Pair housing reverses post-stroke depressive behavior in mice

Abstract

Social isolation (SI) has been linked epidemiologically to high rates of morbidity and mortality following stroke. In contrast, strong social support enhances recovery and lowers stroke recurrence. However, the mechanism by which social support influences stroke recovery has not been adequately explored. The goal of this study was to examine the effect of post-stroke pair housing and SI on behavioral phenotypes and chronic functional recovery in mice. Young male mice were paired for 14 days before a 60min transient middle cerebral artery occlusion (MCAO) or sham surgery and assigned to various housing environments immediately after stroke. Post-stroke mice paired with either a sham or stroke partner showed significantly higher (P<0.05) sociability after MCAO than isolated littermates. Sociability deficits worsened over time in isolated animals. Pair-housed mice showed restored sucrose consumption (P<0.05) and reduced immobility in the tail suspension test compared to isolated cohorts.
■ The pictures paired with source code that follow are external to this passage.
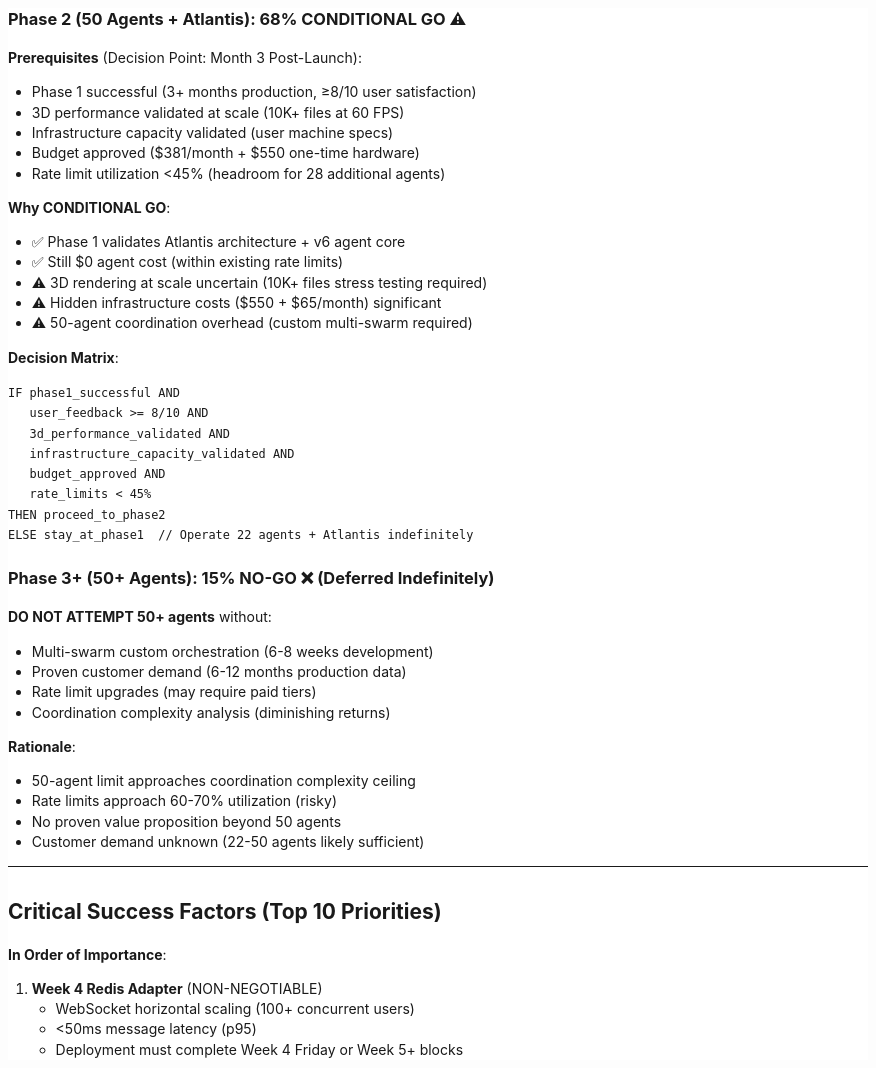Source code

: ### Phase 2 (50 Agents + Atlantis): **68% CONDITIONAL GO** ⚠️

**Prerequisites** (Decision Point: Month 3 Post-Launch):
- Phase 1 successful (3+ months production, ≥8/10 user satisfaction)
- 3D performance validated at scale (10K+ files at 60 FPS)
- Infrastructure capacity validated (user machine specs)
- Budget approved ($381/month + $550 one-time hardware)
- Rate limit utilization <45% (headroom for 28 additional agents)

**Why CONDITIONAL GO**:
- ✅ Phase 1 validates Atlantis architecture + v6 agent core
- ✅ Still $0 agent cost (within existing rate limits)
- ⚠️ 3D rendering at scale uncertain (10K+ files stress testing required)
- ⚠️ Hidden infrastructure costs ($550 + $65/month) significant
- ⚠️ 50-agent coordination overhead (custom multi-swarm required)

**Decision Matrix**:
```
IF phase1_successful AND
   user_feedback >= 8/10 AND
   3d_performance_validated AND
   infrastructure_capacity_validated AND
   budget_approved AND
   rate_limits < 45%
THEN proceed_to_phase2
ELSE stay_at_phase1  // Operate 22 agents + Atlantis indefinitely
```

### Phase 3+ (50+ Agents): **15% NO-GO** ❌ (Deferred Indefinitely)

**DO NOT ATTEMPT 50+ agents** without:
- Multi-swarm custom orchestration (6-8 weeks development)
- Proven customer demand (6-12 months production data)
- Rate limit upgrades (may require paid tiers)
- Coordination complexity analysis (diminishing returns)

**Rationale**:
- 50-agent limit approaches coordination complexity ceiling
- Rate limits approach 60-70% utilization (risky)
- No proven value proposition beyond 50 agents
- Customer demand unknown (22-50 agents likely sufficient)

---

## Critical Success Factors (Top 10 Priorities)

**In Order of Importance**:

1. **Week 4 Redis Adapter** (NON-NEGOTIABLE)
   - WebSocket horizontal scaling (100+ concurrent users)
   - <50ms message latency (p95)
   - Deployment must complete Week 4 Friday or Week 5+ blocks
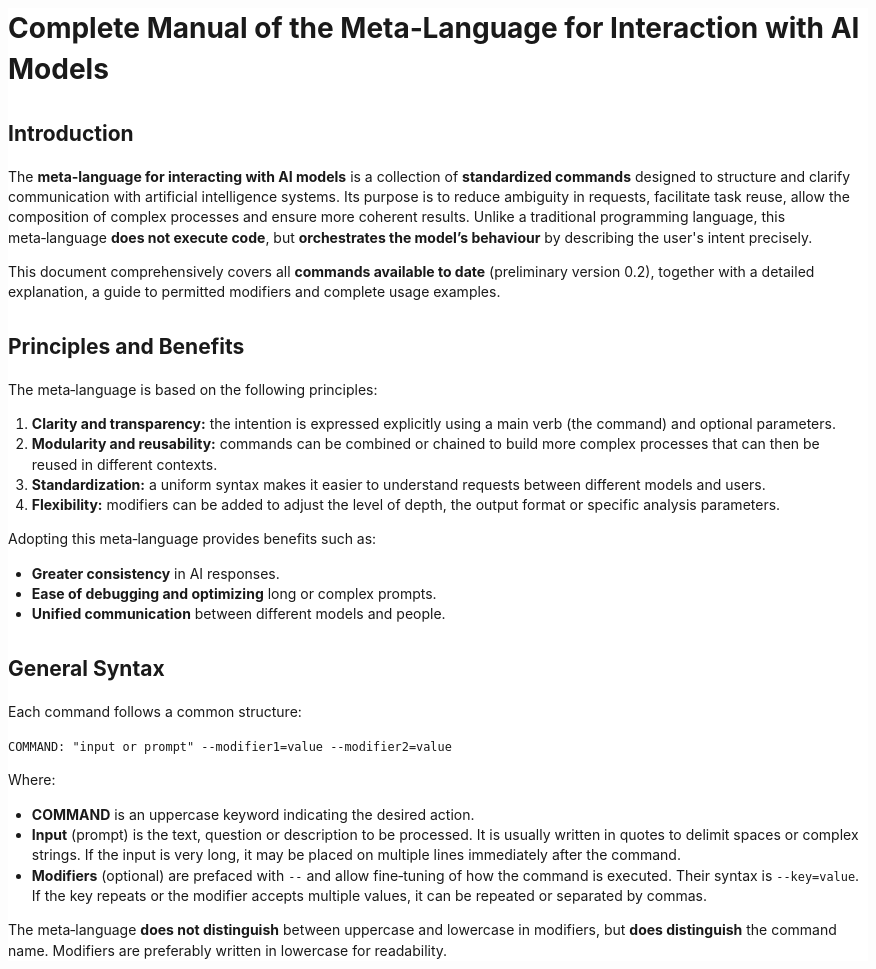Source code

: # Complete Manual of the Meta‑Language for Interaction with AI Models

## Introduction

The **meta‑language for interacting with AI models** is a collection of **standardized commands** designed to structure and clarify communication with artificial intelligence systems. Its purpose is to reduce ambiguity in requests, facilitate task reuse, allow the composition of complex processes and ensure more coherent results. Unlike a traditional programming language, this meta‑language **does not execute code**, but **orchestrates the model’s behaviour** by describing the user's intent precisely.

This document comprehensively covers all **commands available to date** (preliminary version 0.2), together with a detailed explanation, a guide to permitted modifiers and complete usage examples.

## Principles and Benefits

The meta‑language is based on the following principles:

1. **Clarity and transparency:** the intention is expressed explicitly using a main verb (the command) and optional parameters.
2. **Modularity and reusability:** commands can be combined or chained to build more complex processes that can then be reused in different contexts.
3. **Standardization:** a uniform syntax makes it easier to understand requests between different models and users.
4. **Flexibility:** modifiers can be added to adjust the level of depth, the output format or specific analysis parameters.

Adopting this meta‑language provides benefits such as:

- **Greater consistency** in AI responses.
- **Ease of debugging and optimizing** long or complex prompts.
- **Unified communication** between different models and people.

## General Syntax

Each command follows a common structure:

```text
COMMAND: "input or prompt" --modifier1=value --modifier2=value
```

Where:

- **COMMAND** is an uppercase keyword indicating the desired action.
- **Input** (prompt) is the text, question or description to be processed. It is usually written in quotes to delimit spaces or complex strings. If the input is very long, it may be placed on multiple lines immediately after the command.
- **Modifiers** (optional) are prefaced with `--` and allow fine‑tuning of how the command is executed. Their syntax is `--key=value`. If the key repeats or the modifier accepts multiple values, it can be repeated or separated by commas.

The meta‑language **does not distinguish** between uppercase and lowercase in modifiers, but **does distinguish** the command name. Modifiers are preferably written in lowercase for readability.
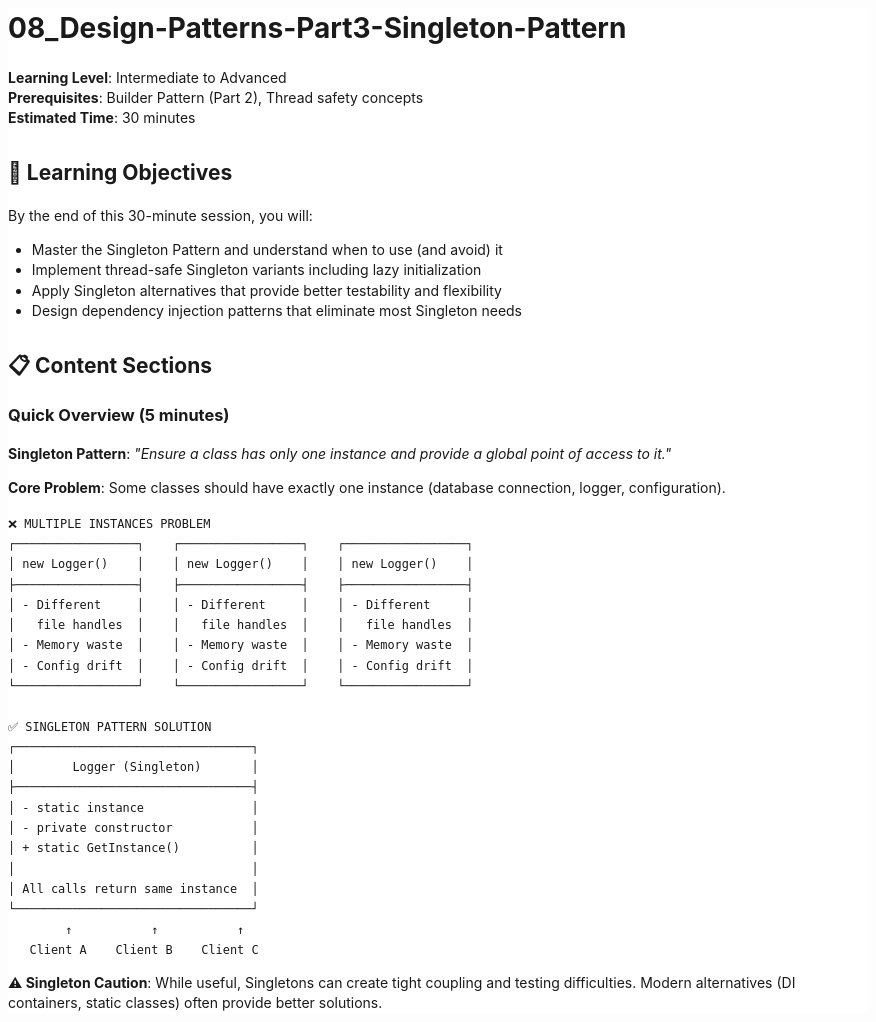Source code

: # 08_Design-Patterns-Part3-Singleton-Pattern

**Learning Level**: Intermediate to Advanced  
**Prerequisites**: Builder Pattern (Part 2), Thread safety concepts  
**Estimated Time**: 30 minutes  

## 🎯 Learning Objectives

By the end of this 30-minute session, you will:

- Master the Singleton Pattern and understand when to use (and avoid) it
- Implement thread-safe Singleton variants including lazy initialization
- Apply Singleton alternatives that provide better testability and flexibility
- Design dependency injection patterns that eliminate most Singleton needs

## 📋 Content Sections

### Quick Overview (5 minutes)

**Singleton Pattern**: *"Ensure a class has only one instance and provide a global point of access to it."*

**Core Problem**: Some classes should have exactly one instance (database connection, logger, configuration).

```text
❌ MULTIPLE INSTANCES PROBLEM
┌─────────────────┐    ┌─────────────────┐    ┌─────────────────┐
│ new Logger()    │    │ new Logger()    │    │ new Logger()    │
├─────────────────┤    ├─────────────────┤    ├─────────────────┤
│ - Different     │    │ - Different     │    │ - Different     │
│   file handles  │    │   file handles  │    │   file handles  │
│ - Memory waste  │    │ - Memory waste  │    │ - Memory waste  │
│ - Config drift  │    │ - Config drift  │    │ - Config drift  │
└─────────────────┘    └─────────────────┘    └─────────────────┘

✅ SINGLETON PATTERN SOLUTION
┌─────────────────────────────────┐
│        Logger (Singleton)       │
├─────────────────────────────────┤
│ - static instance               │
│ - private constructor           │
│ + static GetInstance()          │
│                                 │
│ All calls return same instance  │
└─────────────────────────────────┘
        ↑           ↑           ↑
   Client A    Client B    Client C
```

**⚠️ Singleton Caution**: While useful, Singletons can create tight coupling and testing difficulties. Modern alternatives (DI containers, static classes) often provide better solutions.
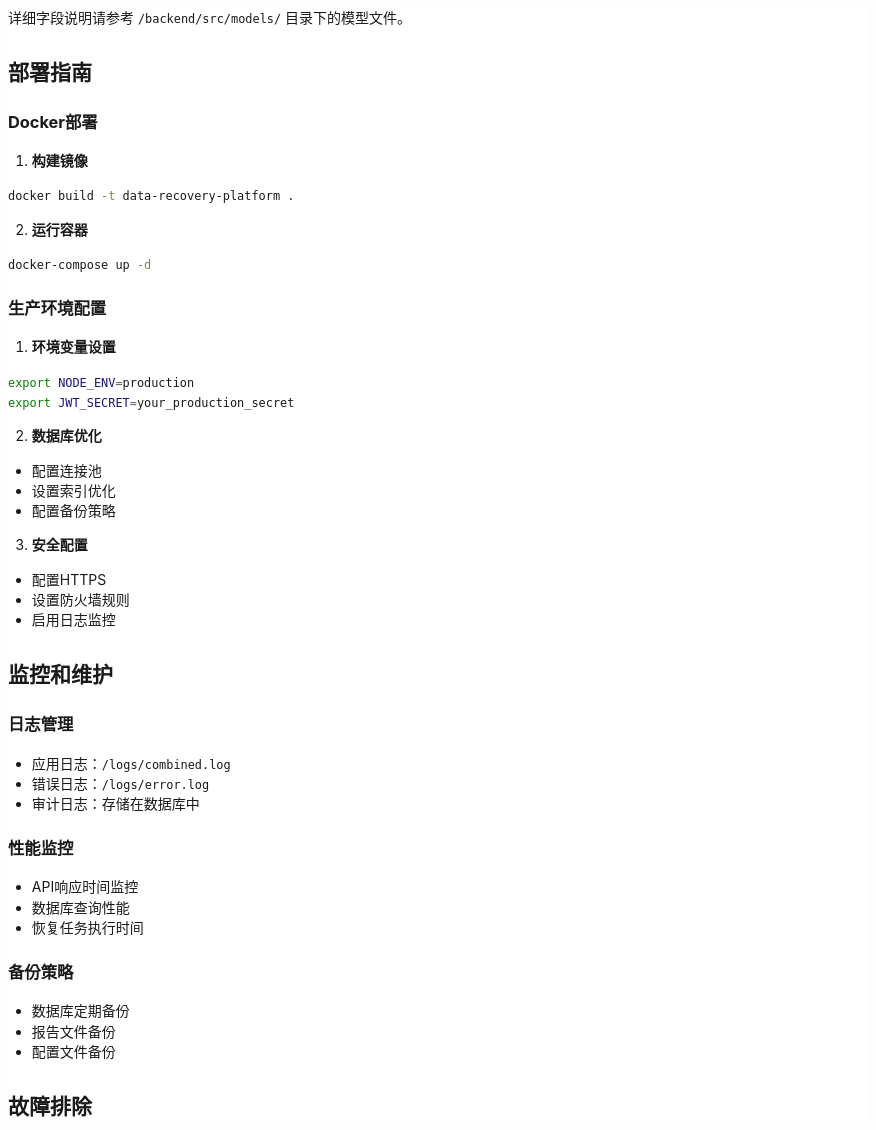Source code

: 详细字段说明请参考 `/backend/src/models/` 目录下的模型文件。

## 部署指南

### Docker部署

1. **构建镜像**
```bash
docker build -t data-recovery-platform .
```

2. **运行容器**
```bash
docker-compose up -d
```

### 生产环境配置

1. **环境变量设置**
```bash
export NODE_ENV=production
export JWT_SECRET=your_production_secret
```

2. **数据库优化**
- 配置连接池
- 设置索引优化
- 配置备份策略

3. **安全配置**
- 配置HTTPS
- 设置防火墙规则
- 启用日志监控

## 监控和维护

### 日志管理
- 应用日志：`/logs/combined.log`
- 错误日志：`/logs/error.log`
- 审计日志：存储在数据库中

### 性能监控
- API响应时间监控
- 数据库查询性能
- 恢复任务执行时间

### 备份策略
- 数据库定期备份
- 报告文件备份
- 配置文件备份

## 故障排除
Pair-housed stroked mice demonstrated significantly reduced cerebral atrophy after 6 weeks (17.5±1.5% in PH versus 40.8±1.3% in SI; P<0.001). Surprisingly, total brain arginase-1, a marker of a M2 “alternatively activated” myeloid cells was higher in isolated mice. However, a more detailed assessment of cellular expression showed a significant increase in the number of microglia that co-labeled with arginase-1 in the peri-infarct region in PH stroke mice compared to SI mice. Pair housing enhances sociability and reduces avolitional and anhedonic behavior. Pair housing reduced serum IL-6 and enhanced peri-infarct microglia arginase-1 expression. Social interaction reduces post-stroke depression and improves functional recovery.